26 April 2010

“Don’t mention abiogenesis!” – You should, actually

ResearchBlogging.org“Origin” means beginning. So it’s unfortunate that the best known book on the subject of evolution is On the Origin of Species. Because the theory of evolution by natural selection is not, strictly speaking, about the origin of life.

A recent article by Paz-y-Miño and Espinoza made that rookie mistake. And they got called on it. And quite right, too. The letter writers, Rice and colleagues, however, are upset not just because Paz-y-Miño and Espinoza use the theory too loosely.

They’re scared.

The first reason they give to separate evolution from the question of the origin of life (a.k.a. abiogenesis) is:

(S)tudents often hold more tightly to a supernatural account for the origin of life than they do to a supernatural account for how the diversity of life arose(.)

This sounds dangerously like self-censorship.

I can almost hear Basil Fawlty’s voice in my head: “Whatever you do, don’t mention the origin of life!”

We talk about the branching pattern of classification as evidence for evolution. We talk about commonalities of living things as evidence for evolution. When you examine those pieces of evidence for evolution, it is a logical inference that life originated on this planet once. To completely separate natural selection and abiogenesis does a disservice to both.

Darwin, as usual, was ahead of the game and saw the two were logically connected. The last chapter of Origin (first edition), he wrote:

(A)ll living things have much in common, in their chemical composition, their germinal vesicles, their cellular structure, and their laws of growth and reproduction. ... Therefore I should infer from analogy that probably all the organic beings which have ever lived on this earth have descended from some one primordial form, into which life was first breathed.

Rice and colleagues also argue that abiogenesis is more the domain of physics and chemistry than biology. This sounds like an easy excuse for timid teachers: “Not my department, have a nice day.”

Scientists working on the origin of life problem are going to be testing hypotheses that life originated following the regular laws of chemistry and physics. That is, they will be testing materialistic hypotheses. Yes, some people are going to have problems with that for religious reasons, and won’t like that science does not allow for the immaterial. Yes, scientists currently have fewer responses to religious objections to abiogenesis.

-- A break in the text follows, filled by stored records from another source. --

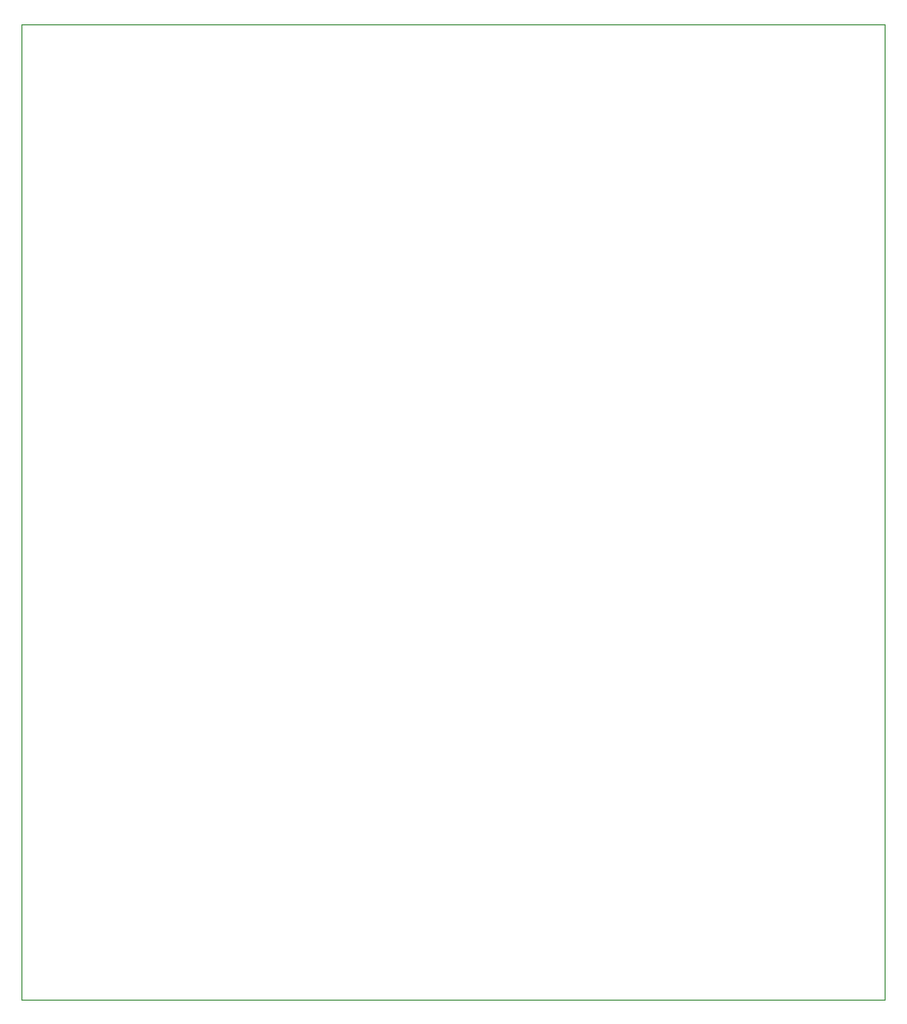
<source format=gbr>
G04 #@! TF.GenerationSoftware,KiCad,Pcbnew,(5.1.12)-1*
G04 #@! TF.CreationDate,2022-02-25T13:33:31-06:00*
G04 #@! TF.ProjectId,digital_pcb,64696769-7461-46c5-9f70-63622e6b6963,3.1*
G04 #@! TF.SameCoordinates,Original*
G04 #@! TF.FileFunction,Profile,NP*
%FSLAX46Y46*%
G04 Gerber Fmt 4.6, Leading zero omitted, Abs format (unit mm)*
G04 Created by KiCad (PCBNEW (5.1.12)-1) date 2022-02-25 13:33:31*
%MOMM*%
%LPD*%
G01*
G04 APERTURE LIST*
G04 #@! TA.AperFunction,Profile*
%ADD10C,0.050000*%
G04 #@! TD*
G04 APERTURE END LIST*
D10*
X191200000Y-138600000D02*
X116200000Y-138600000D01*
X191200000Y-53850000D02*
X191200000Y-138600000D01*
X116200000Y-53850000D02*
X191200000Y-53850000D01*
X116200000Y-138600000D02*
X116200000Y-53850000D01*
M02*

</source>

But there is no point in trying to hide the science around the origin of life under the rug in an effort to get people to buy into evolution. It’s a cowardly way to teach science.

References

Paz-y-Miño C., G., & Espinosa, A. (2009). Acceptance of Evolution Increases with Student Academic Level: A Comparison Between a Secular and a Religious College Evolution: Education and Outreach, 2 (4), 655-675 DOI: 10.1007/s12052-009-0175-7

Rice, J., Warner, D., Kelly, C., Clough, M., & Colbert, J. (2010). The Theory of Evolution is Not an Explanation for the Origin of Life Evolution: Education and Outreach DOI: 10.1007/s12052-010-0225-1

Graphic by Arenamontanus on Flickr. Used under a Creative Commons license.

5 comments:

Will said...

Re: "science does not allow for the immaterial"

Science does allow for the immaterial, like gravity and electromagnetism. Even religion and science are not at odds - its just that noone has supplied rigorous evidence for a god yet. Oh, and if someone did then we'd have a new science to study: deopsychology. As long as you can run experiments, you can have a science. :)

Zen said...

Gravity and electromagnetism are not immaterial in the sense that the word "materialism" -- or, more properly speaking, "physicalism" -- is used in science. They're not in the same league as soul, vital forces, miracles, and so on.

Bjørn Østman said...

“Origin” means beginning. So it’s unfortunate that the best known book on the subject of evolution is On the Origin of Species. Because the theory of evolution is not about the origin of life.

Wouldn't that be why Darwin's book isn't called 'On the Origin of Life', but '... of Species'?

Zen said...

Sure. But On the Origin of Species by Means of Natural Selection, or, or the Preservation of Favoured Races in the Struggle for Life is often referred to by just that one word, Origin.

It's also easy to see how someone might take the origin of species to mean the origin of all species, as in, the first creation of life.

Arguably a better title would have been the On the Diversification of Species. Wouldn't roll of the tongue as easily, though.

The Cave of the Dead said...

This is why Darwin compiled such a body of evidence and argument before publishing: he knew there would be a tremendous religious backlash, and wanted to be as covered as possible.

While scientists should not be blabbing to a hostile world about a material theory of ambiogenesis without convincing evidence for specific mechanisms, it shouldn't stop scientists talking about it in scientific discussions - including the science classroom.

Scientists must obviously work from the known into the unknown. And mystical theories posit unknown mechanisms (or "bullshit," as most of us call it), that are usually explicitly un-testable, that shouldn't be considered until there is evidence. If students can't get that, how are they to learn science?

Finally, it isn't Darwin's or any biologist's fault that The Origin's title is misunderstood. A book called, "The Origin of South Indian Dance," should similarly not be understood as a book about the origin of life.